Jacob Levitt, Constantinos Coutifaris, Paul Green, Sigal Barsade (2024), Timing Is Everything: An Imprinting Framework for the Implications of Leader Emotional Expressions for Team Member Social Worth and Performance, Organization Science. https://doi.org/10.1287/orsc.2023.17390
Abstract: Leader emotional expressions have profound implications for team members. Research has established that how frequently leaders express positive and negative emotional expressions shapes team member performance through conveying critical social-functional information about team member social worth. Yet, this social-functional approach to emotions has not fully considered how the timing of leader emotional expressions during a team’s lifecycle can also shape the information conveyed to individual team members about their social worth.

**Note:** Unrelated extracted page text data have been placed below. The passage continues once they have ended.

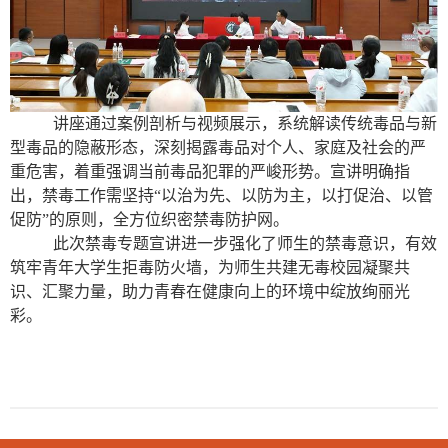
讲座通过案例剖析与视频展示，系统解读传统毒品与新
型毒品的隐蔽形态，深刻揭露毒品对个人、家庭及社会的严
重危害，着重强调当前毒品犯罪的严峻形势。宣讲明确指
出，禁毒工作需坚持“以治为先、以防为主，以打促治、以管
促防”的原则，全方位织密禁毒防护网。
此次禁毒专题宣讲进一步强化了师生的禁毒意识，有效
筑牢青年大学生拒毒防火墙，为师生共建无毒校园凝聚共
识、汇聚力量，助力青春在健康向上的环境中绽放绚丽光
彩。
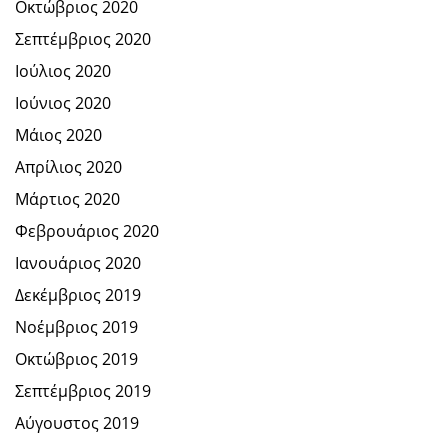
Οκτώβριος 2020
Σεπτέμβριος 2020
Ιούλιος 2020
Ιούνιος 2020
Μάιος 2020
Απρίλιος 2020
Μάρτιος 2020
Φεβρουάριος 2020
Ιανουάριος 2020
Δεκέμβριος 2019
Νοέμβριος 2019
Οκτώβριος 2019
Σεπτέμβριος 2019
Αύγουστος 2019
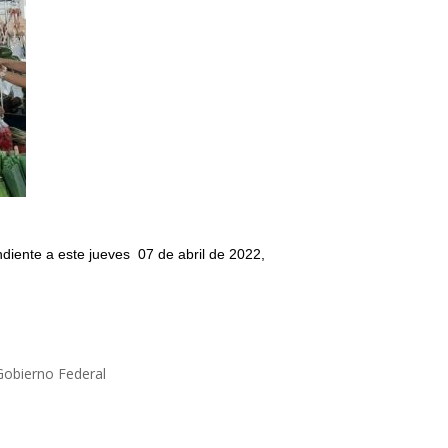
diente a este jueves 07 de abril de 2022,
Gobierno Federal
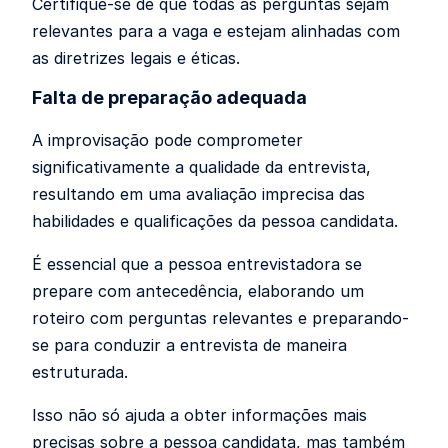
Certifique-se de que todas as perguntas sejam
relevantes para a vaga e estejam alinhadas com
as diretrizes legais e éticas.
Falta de preparação adequada
A improvisação pode comprometer
significativamente a qualidade da entrevista,
resultando em uma avaliação imprecisa das
habilidades e qualificações da pessoa candidata.
É essencial que a pessoa entrevistadora se
prepare com antecedência, elaborando um
roteiro com perguntas relevantes e preparando-
se para conduzir a entrevista de maneira
estruturada.
Isso não só ajuda a obter informações mais
precisas sobre a pessoa candidata, mas também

In this paper, we integrate the social-functional approach to emotions with imprinting theory to propose that the temporal context of leader emotional expressions has performance implications for individual team members through two distinct facets of social worth: respect and status. Specifically, our imprinting framework explains how positive leader emotional expressions during the early team phase have the most beneficial performance implications through imprinting respect in individual team members. We then propose that these positive implications are amplified by more frequent than average negative leader emotional expressions during the midpoint phase. When filtered through earlier positive expressions, negative emotional expressions during the midpoint phase may signal opportunities for respect and status gains rather than respect and status losses. We find general support for our model in a pre-registered four-wave longitudinal archival study of consulting teams at a leading professional services company and a four-wave longitudinal field study at a NCAA Division 1 sports program. Our work highlights that the temporal context of leader emotional expressions is an important performance predictor through social worth.

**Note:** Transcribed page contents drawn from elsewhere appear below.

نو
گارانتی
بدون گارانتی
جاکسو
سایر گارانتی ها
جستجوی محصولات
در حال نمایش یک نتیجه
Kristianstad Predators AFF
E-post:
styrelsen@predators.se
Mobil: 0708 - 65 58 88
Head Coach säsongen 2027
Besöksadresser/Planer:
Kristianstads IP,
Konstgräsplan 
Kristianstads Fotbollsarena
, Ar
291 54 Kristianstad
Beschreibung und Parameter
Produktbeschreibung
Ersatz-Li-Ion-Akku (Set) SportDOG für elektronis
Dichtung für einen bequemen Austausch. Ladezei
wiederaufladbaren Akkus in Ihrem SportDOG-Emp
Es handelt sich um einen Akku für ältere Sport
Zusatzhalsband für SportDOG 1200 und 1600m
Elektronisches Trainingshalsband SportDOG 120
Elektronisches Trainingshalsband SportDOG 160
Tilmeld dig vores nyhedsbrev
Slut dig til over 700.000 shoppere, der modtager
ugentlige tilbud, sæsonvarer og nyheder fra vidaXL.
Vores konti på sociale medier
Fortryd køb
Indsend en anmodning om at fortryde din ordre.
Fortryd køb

Description: The most important takeaway of our research is that the timing and ordering of leader emotional expressions across the early and midpoint phases of team life have important relationships with team member performance. During the early team phase leaders should focus on positive emotional expressions to make team members feel respected, which will have beneficial implications for team member performance. In contrast, during the midpoint team phase, after expressing positive emotions early on, leaders should express more frequent negative emotions than average to motivate team members to pursue new opportunities for status gains, which will have even more beneficial implications for team member performance.